Alred yawned widely, yet again.
“Would you like to take your after-dinner nap before dinner?” Sigefrith asked him.
“I’m sorry, Sigefrith. I scarcely slept.”
“Another poem coming on?”
“That, and then Matilda was lying in wait for me when I finally came to bed.”
“To fight with you, or what?”
“What.” He yawned again.
“Well, that’s nothing to yawn over.”
Alred shrugged impatiently. “I wouldn’t if I thought she wanted me. I think she only wants a baby.”
“That’s… new.”
“I suppose she fears it’s her last chance. She has stopped thinking about her own mortality long enough to think about mine.”
Sigefrith sat quietly, waiting to see whether he would speak further. He never did, unless he joked, but today he seemed to tired or too despondent for jests. That dark flood of melancholy had come at last to overtop the dikes he had so long maintained.
“I had thought that, after fifteen years, a man might think himself safe,” Alred muttered. “If a woman loves you for fifteen years, she always will, won’t she?”
“Ask me again in fourteen years.”
“Sometimes I hate you all for being happy,” Alred said bitterly. It was strange to hear bitterness on that voice. “You and your new wives, it’s all ahead of you—you and Eadgith, Cenwulf and Edris, Egelric and Sela. But I’m wrong, aren’t I? I was happy all those fifteen years, while you all had more than your share of sorrows. Still, I hate you now.”
“I know you don’t.”
“I do. I still love you, but I hate you, too. Sometimes I should like to hurt you. Egelric I do.”
“You might ease up on him and hurt me for a while. I think I could take it better.”
“Could you? I don’t think so. You have no idea how I could hurt you.”
“Why do you say that, Alred?” Sigefrith asked, chilled.
“Simply to warn you. But I suppose I don’t want to hurt you. You haven’t deserved it.”
“Egelric has?”
“He’s been dreadful at times. More than you know. But most especially because I have to sit across from his daughter every day and look at her eyes. If anyone but he had put that look in her eyes, he would have long since killed him with his bare hands and ripped his heart out with his teeth.”
“What does he tell her about the situation?”

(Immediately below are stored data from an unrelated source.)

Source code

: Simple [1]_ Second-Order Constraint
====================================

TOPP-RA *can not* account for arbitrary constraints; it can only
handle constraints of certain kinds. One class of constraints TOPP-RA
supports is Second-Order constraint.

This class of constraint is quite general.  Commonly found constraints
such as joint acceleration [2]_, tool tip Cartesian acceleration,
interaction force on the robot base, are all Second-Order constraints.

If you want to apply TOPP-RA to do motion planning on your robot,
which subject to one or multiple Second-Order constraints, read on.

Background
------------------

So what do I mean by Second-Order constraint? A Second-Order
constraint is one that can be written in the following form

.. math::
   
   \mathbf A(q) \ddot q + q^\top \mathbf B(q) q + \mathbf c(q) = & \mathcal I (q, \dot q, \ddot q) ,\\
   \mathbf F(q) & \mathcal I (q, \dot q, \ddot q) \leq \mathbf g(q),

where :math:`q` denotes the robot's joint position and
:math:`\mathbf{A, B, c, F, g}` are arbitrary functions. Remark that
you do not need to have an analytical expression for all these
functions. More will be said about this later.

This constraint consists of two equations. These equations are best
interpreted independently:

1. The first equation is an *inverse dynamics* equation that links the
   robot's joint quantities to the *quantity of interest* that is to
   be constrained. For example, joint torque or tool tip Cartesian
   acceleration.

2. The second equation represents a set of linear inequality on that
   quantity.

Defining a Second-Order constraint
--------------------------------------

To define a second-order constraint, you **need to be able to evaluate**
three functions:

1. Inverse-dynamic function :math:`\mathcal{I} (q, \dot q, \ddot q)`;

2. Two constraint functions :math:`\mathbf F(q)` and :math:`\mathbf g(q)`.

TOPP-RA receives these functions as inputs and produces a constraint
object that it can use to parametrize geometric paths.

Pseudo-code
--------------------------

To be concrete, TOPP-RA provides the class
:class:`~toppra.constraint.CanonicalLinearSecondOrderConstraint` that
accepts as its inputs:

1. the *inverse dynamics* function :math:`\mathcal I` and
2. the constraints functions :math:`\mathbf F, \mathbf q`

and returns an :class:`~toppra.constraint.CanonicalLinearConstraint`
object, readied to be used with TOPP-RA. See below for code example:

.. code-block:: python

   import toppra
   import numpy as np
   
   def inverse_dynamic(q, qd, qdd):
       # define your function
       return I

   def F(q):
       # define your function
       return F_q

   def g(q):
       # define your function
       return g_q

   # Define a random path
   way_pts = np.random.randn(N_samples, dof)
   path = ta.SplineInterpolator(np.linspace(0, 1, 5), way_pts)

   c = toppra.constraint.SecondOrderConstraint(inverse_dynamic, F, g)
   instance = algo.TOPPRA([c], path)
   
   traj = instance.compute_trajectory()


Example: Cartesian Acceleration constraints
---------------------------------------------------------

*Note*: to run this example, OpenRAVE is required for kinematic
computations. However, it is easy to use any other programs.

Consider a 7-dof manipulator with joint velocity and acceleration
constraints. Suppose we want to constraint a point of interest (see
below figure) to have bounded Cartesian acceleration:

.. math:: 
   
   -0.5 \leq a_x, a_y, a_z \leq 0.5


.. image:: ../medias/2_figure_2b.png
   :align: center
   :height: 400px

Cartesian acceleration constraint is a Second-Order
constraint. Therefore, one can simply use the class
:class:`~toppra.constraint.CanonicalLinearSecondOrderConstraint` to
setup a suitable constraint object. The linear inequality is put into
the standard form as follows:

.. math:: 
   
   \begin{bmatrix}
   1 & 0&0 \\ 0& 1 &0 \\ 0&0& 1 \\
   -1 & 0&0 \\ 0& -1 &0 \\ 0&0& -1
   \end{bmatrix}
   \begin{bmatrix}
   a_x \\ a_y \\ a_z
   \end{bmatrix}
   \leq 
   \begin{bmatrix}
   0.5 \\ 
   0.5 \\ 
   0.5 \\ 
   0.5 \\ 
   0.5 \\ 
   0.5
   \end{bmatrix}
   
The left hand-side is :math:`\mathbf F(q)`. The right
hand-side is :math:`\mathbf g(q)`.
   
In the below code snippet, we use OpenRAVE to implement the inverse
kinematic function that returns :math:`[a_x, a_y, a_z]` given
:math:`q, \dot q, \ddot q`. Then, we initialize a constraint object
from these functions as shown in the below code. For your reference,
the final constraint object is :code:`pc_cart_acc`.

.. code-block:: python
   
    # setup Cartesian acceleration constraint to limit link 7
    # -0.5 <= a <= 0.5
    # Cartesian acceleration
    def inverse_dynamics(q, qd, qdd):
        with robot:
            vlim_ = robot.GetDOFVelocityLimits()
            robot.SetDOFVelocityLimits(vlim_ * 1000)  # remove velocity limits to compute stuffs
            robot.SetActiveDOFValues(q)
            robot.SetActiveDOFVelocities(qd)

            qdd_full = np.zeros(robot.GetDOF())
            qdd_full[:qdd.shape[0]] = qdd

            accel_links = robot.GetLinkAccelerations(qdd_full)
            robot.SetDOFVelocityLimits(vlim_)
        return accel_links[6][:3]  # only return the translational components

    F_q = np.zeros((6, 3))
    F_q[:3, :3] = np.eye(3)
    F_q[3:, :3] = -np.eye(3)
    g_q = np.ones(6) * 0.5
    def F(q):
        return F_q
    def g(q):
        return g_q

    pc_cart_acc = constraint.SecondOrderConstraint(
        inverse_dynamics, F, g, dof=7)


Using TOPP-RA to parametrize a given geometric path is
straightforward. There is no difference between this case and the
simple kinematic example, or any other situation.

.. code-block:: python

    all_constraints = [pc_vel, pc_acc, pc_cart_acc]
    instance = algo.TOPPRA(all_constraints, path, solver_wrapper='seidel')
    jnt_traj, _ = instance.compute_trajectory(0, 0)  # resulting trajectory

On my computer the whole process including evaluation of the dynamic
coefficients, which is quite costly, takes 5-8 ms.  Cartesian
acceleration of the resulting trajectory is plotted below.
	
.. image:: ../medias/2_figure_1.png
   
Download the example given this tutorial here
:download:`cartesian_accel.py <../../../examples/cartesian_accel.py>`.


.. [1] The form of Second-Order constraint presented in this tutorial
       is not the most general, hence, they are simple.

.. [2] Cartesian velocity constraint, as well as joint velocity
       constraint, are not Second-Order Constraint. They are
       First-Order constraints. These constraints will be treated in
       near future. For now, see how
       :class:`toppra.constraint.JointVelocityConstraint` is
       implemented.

“Nothing, as far as I know. And she doesn’t want to see Sela or the baby, so she doesn’t ask him why she mayn’t. Anyway, if he told her, would it help?”
“I don’t know.”
“He still chose to live with Sela. I suppose he didn’t have a choice, but he still had to choose.” Alred leaned his head back against the wall and stared up at the ceiling for a moment. “I wish I had been more of a father to her. I have always tried not to be.”
“It’s too soon for regrets, Alred.”
“What does that mean? That it’s not too late? I don’t want to be her father. I want Egelric to be.”
Sigefrith nodded.
“When I am with Egelric and Sela—and when I see how happy he is with her—I feel as if I could forgive him anything. But when I come home and see Iylaine creeping around like the shadow of her shadow… sometimes I wonder whether Sela has bewitched him. Do you suppose it’s possible?”
“I suppose anything is possible with elves until we learn otherwise,” Sigefrith sighed.
“Do you think I’m doing wrong to take him with us?”
“It’s his duty. He’s not the only man leaving a new wife and a baby behind.”
Alred shook his head as if to clear away the wistful expression that was stealing over his face, and to put the look of sullen anger back on it.
“I’m turning into a vicious sort of bastard in my old age, aren’t I?” he asked. “He hates me for it, though he will come. And I make him come because I hate him.”
“Hate is a strong word.”
“You are giving me lessons on the weight of words?”
“I don’t like to hear that one. Not out of your mouth.”
“Why not out of my mouth?”
“Because you say it as if you knew what it meant. Caedwulf hates his lessons and he hates peas, but that isn’t the same.”
“I told you, I still love you all. I simply hate you as much.”
“So—what? They cancel each other, and you feel nothing?”
Alred gazed thoughtfully at the floor for a moment. “I only wish it were so.”